EXCERPT PROVIDED
────────────────

We have been accumulating a substantial amount of material in the Blog around the subject of Classic and Silver Flying Fifteens.
The way that you can find it it is this…..
The material in the FF Blog is filed under a couple of dozen categories. There is one labelled “Classic and Silvers”. To find it:-
– near the top right hand corner of the Blog, a little beneath the banner photo you will see a heading of “Categories”
– Click on “Select a Category” and a long list will drop down.
– Click on “Classics and Silvers” and you should get presented with a long list of articles. You are just presented with the first few lines of each article. If you want to read the whole thing, click on “Continue Reading”
– there are a lot more than just one page full. At the bottom of the list, you will see a label saying “Older Posts”. Just click on that and you will be presented with the next set. Just keep going.
One day, we would like to get the time to do something more structured – like a mini website based on all this material.

────────────────

Stored entries
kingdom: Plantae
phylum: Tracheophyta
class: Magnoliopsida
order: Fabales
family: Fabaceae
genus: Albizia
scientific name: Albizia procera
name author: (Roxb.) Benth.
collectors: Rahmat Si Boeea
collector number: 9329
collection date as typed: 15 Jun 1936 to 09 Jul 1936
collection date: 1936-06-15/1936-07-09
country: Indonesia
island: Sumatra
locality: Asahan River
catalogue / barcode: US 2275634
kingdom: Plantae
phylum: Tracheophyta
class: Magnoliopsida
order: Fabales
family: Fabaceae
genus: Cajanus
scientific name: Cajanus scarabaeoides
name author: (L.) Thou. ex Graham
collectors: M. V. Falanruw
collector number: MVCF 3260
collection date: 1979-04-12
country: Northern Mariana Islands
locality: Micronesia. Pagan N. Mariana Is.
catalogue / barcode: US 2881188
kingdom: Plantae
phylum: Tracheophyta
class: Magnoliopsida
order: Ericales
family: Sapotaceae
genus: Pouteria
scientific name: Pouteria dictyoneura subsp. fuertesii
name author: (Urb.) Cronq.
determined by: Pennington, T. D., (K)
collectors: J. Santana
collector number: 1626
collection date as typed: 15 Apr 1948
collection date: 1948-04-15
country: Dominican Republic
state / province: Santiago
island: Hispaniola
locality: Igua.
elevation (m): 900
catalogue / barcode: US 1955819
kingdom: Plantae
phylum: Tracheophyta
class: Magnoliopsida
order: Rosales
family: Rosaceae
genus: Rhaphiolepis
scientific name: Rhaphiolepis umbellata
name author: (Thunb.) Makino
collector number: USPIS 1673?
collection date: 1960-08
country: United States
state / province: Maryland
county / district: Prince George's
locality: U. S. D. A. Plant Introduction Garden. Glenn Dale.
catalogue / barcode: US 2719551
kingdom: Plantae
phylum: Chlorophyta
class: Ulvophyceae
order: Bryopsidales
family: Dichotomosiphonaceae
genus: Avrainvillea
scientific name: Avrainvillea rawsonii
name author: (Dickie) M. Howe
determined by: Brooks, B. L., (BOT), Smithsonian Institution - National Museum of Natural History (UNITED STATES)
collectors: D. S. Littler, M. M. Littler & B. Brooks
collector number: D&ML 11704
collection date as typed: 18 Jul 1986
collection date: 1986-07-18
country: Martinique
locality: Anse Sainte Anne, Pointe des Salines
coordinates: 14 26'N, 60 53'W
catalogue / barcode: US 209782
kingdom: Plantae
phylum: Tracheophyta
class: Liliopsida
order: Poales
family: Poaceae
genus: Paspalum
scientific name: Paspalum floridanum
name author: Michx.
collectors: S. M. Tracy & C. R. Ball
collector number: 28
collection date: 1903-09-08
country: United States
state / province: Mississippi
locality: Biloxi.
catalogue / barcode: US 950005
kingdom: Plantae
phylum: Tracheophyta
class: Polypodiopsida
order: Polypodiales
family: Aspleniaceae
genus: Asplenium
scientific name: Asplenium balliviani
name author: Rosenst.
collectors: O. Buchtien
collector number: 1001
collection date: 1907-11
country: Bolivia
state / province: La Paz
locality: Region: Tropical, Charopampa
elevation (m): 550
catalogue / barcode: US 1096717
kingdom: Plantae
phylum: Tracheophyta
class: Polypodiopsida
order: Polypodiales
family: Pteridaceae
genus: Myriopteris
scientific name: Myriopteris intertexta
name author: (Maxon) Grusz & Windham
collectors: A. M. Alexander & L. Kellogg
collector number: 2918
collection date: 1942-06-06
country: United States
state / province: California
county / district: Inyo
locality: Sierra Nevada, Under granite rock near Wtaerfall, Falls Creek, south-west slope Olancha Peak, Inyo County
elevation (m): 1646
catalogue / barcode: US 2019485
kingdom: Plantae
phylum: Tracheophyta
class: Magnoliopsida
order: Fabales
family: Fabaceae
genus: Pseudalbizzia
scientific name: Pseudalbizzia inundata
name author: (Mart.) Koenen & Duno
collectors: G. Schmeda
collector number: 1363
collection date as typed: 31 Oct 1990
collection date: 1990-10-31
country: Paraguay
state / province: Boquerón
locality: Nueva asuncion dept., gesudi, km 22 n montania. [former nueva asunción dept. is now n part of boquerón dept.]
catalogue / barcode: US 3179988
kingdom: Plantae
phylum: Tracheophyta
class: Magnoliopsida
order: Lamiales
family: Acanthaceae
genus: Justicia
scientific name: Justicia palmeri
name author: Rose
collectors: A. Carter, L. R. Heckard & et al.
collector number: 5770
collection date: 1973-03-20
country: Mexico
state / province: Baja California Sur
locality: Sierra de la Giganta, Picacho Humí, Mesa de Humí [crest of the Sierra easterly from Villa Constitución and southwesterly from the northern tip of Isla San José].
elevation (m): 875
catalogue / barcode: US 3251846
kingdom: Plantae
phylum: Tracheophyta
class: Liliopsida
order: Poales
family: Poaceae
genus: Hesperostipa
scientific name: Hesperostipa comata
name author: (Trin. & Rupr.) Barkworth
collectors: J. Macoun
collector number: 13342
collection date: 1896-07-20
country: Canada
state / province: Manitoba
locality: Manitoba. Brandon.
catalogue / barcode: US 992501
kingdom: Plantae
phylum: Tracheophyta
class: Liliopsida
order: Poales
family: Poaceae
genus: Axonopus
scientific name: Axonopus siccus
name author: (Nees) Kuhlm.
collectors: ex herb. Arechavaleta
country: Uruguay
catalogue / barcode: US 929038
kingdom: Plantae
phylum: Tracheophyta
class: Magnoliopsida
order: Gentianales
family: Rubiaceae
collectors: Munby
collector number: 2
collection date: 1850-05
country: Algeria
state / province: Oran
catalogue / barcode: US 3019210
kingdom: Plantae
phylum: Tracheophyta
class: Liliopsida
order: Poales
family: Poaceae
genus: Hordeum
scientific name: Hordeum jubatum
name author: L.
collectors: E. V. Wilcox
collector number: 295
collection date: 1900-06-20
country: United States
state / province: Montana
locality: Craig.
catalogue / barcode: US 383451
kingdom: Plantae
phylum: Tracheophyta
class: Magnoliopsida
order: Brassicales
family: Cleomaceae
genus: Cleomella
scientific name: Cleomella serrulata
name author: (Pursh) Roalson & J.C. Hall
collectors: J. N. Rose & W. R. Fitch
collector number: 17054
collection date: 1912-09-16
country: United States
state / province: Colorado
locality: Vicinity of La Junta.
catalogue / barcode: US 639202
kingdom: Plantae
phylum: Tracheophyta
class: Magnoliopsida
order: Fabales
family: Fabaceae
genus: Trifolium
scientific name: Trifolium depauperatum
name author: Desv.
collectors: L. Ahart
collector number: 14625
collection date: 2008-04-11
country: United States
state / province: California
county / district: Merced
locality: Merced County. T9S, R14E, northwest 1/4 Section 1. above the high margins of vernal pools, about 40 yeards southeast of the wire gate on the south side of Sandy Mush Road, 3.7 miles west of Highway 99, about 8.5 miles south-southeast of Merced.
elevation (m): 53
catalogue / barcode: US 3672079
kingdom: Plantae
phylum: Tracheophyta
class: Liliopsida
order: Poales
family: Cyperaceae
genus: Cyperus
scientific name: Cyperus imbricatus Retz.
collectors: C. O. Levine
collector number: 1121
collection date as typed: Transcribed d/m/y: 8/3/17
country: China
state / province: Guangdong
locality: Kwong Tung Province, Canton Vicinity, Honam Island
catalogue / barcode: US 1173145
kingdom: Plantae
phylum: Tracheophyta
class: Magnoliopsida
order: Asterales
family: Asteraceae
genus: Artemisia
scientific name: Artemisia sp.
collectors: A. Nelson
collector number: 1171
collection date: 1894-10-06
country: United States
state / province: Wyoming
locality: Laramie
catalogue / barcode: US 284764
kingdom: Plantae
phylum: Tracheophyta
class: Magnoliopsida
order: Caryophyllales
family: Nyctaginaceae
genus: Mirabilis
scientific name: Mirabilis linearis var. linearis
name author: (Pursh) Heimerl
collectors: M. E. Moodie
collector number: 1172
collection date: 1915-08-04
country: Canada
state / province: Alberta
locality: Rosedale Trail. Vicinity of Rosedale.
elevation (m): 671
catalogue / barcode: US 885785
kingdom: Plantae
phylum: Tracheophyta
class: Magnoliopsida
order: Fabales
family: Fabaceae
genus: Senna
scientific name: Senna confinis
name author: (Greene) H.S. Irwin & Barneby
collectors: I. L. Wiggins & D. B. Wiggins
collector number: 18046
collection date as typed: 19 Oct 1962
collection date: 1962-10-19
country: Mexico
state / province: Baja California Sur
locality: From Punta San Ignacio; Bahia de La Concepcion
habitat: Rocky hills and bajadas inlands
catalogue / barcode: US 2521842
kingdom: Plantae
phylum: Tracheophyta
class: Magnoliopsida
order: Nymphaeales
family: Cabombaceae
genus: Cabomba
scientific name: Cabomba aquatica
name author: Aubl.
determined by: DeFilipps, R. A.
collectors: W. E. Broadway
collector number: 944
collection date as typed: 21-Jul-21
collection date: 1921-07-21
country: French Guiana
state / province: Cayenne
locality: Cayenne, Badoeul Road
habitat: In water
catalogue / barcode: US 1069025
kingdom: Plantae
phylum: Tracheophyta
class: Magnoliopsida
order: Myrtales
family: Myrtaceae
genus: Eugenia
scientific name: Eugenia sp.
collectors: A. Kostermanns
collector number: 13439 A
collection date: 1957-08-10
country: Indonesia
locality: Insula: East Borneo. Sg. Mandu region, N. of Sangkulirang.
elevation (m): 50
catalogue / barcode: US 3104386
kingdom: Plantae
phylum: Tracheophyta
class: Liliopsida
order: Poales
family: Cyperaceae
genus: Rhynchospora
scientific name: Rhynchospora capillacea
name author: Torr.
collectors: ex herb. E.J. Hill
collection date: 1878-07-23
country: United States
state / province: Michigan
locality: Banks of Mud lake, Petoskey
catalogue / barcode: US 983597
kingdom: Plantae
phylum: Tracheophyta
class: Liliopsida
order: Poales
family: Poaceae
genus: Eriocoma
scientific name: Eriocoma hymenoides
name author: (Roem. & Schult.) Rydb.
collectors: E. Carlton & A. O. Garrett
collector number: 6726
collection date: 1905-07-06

────────────────

EXERCISES
a. Translate this sentence from the Flying Fifteen blog notice into Spanish: "One day, we would like to get the time to do something more structured – like a mini website based on all this material."
b. Print the part of the Flying Fifteen blog notice starting at "We have been" and ending at "it is this…..".
Rely only on the Flying Fifteen blog notice and not on the data.

EXERCISE ANSWERS
a. Algún día nos gustaría tener tiempo para hacer algo más estructurado, como un minisitio web basado en todo este material.

b.
We have been accumulating a substantial amount of material in the Blog around the subject of Classic and Silver Flying Fifteens.
The way that you can find it it is this…..